I am working on a touchable, mobile, sculptural space whose mode of public interaction will suit old people.
The goal is to prototype a new public art idea. The stuff ~ the product ~ has a point and a program: it is meant to get people to interact in social spaces via a temporary art installation. It is temporary so people will feel some urgency to go and use it. The limited time creates a greater density of interest around the sculptures.
The project is inspired by my own experience of limited mobility. In late 2015 I sprained my ankle. It was the first time in my life I experienced physical disability. It affected my capacity to deal with the world in a psychological as well as a physical way. My accident helped me realize the strong connection between what we feel our bodies can do and what we feel we can do as humans in the world. It’s for this reason that I am motivated to make a project that makes a place suitable for old people to be in public space, that privileges their physical way of being ~ which I feel I myself am prematurely inhabiting as I recover.

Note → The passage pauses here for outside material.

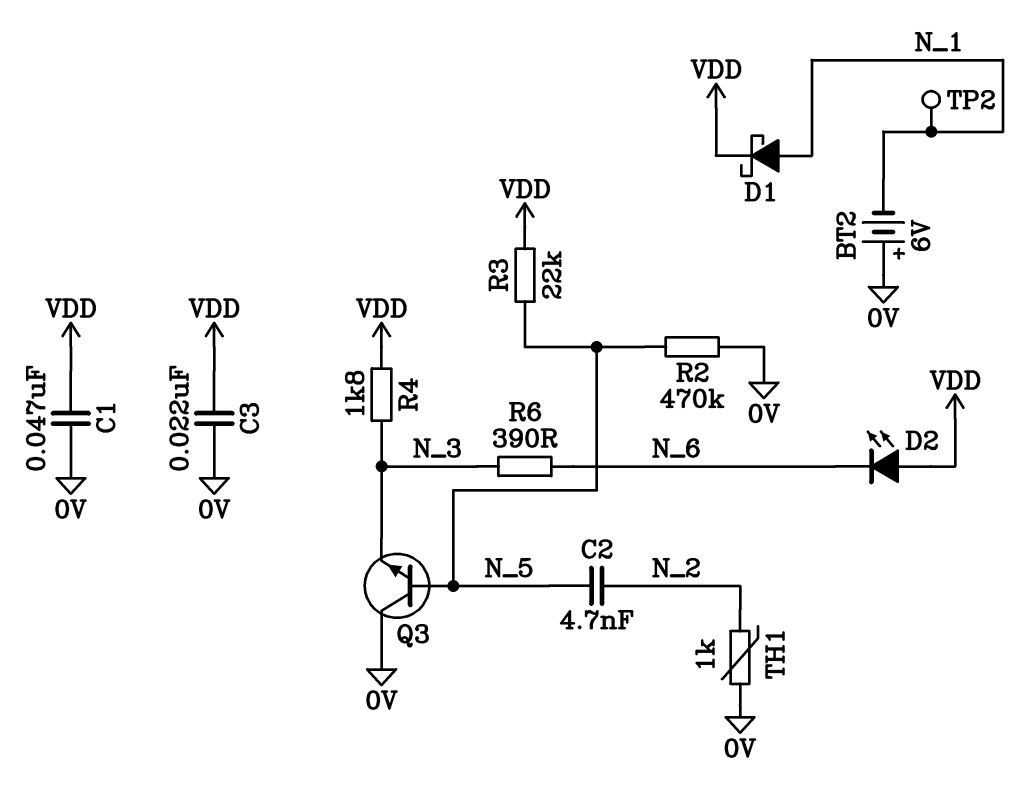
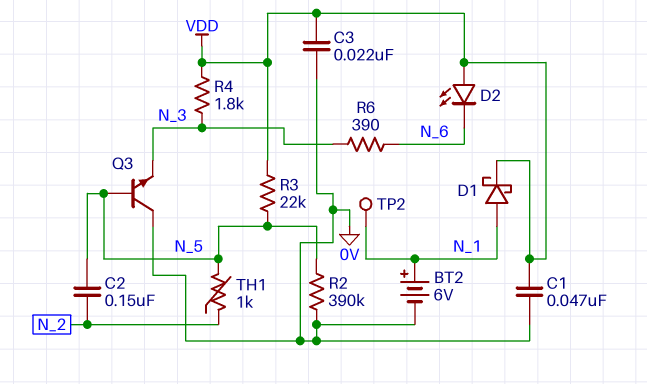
BT2: 6V (plus 0V, minus N_1) -> 6V (plus N_1, minus 0V)
C2: 4.7nF (N_2, N_5) -> 150nF (N_2, N_5)
R2: 470k (0V, N_5) -> 390k (0V, N_5)
TH1: 1k (0V, N_2) -> 1k (N_2, N_5)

The project will use a structure that offers a sense of support, of stability. Participants will be cued by lights, words, and sounds to perform slow movements. The participants’ actions relate to the similar structures in the same space. The point is to create a visible system that supports sharing connections in shared space.
The form of the sculptures comes from Leonardo da Vinci’s Vitruvian Man, a drawing that demonstrates some of the natural perfect shapes that the body is able to form.
Within the structure, the participant chooses a slow exercise routine corresponding to a circle, a triangle, or a square. Light pads, perhaps, trigger the participant to stretch and reach. The pads stay on for a length of time to ensure a long, slow stretch.
Many sculptures in a park will create a landscape of lit-up, communicating shapes.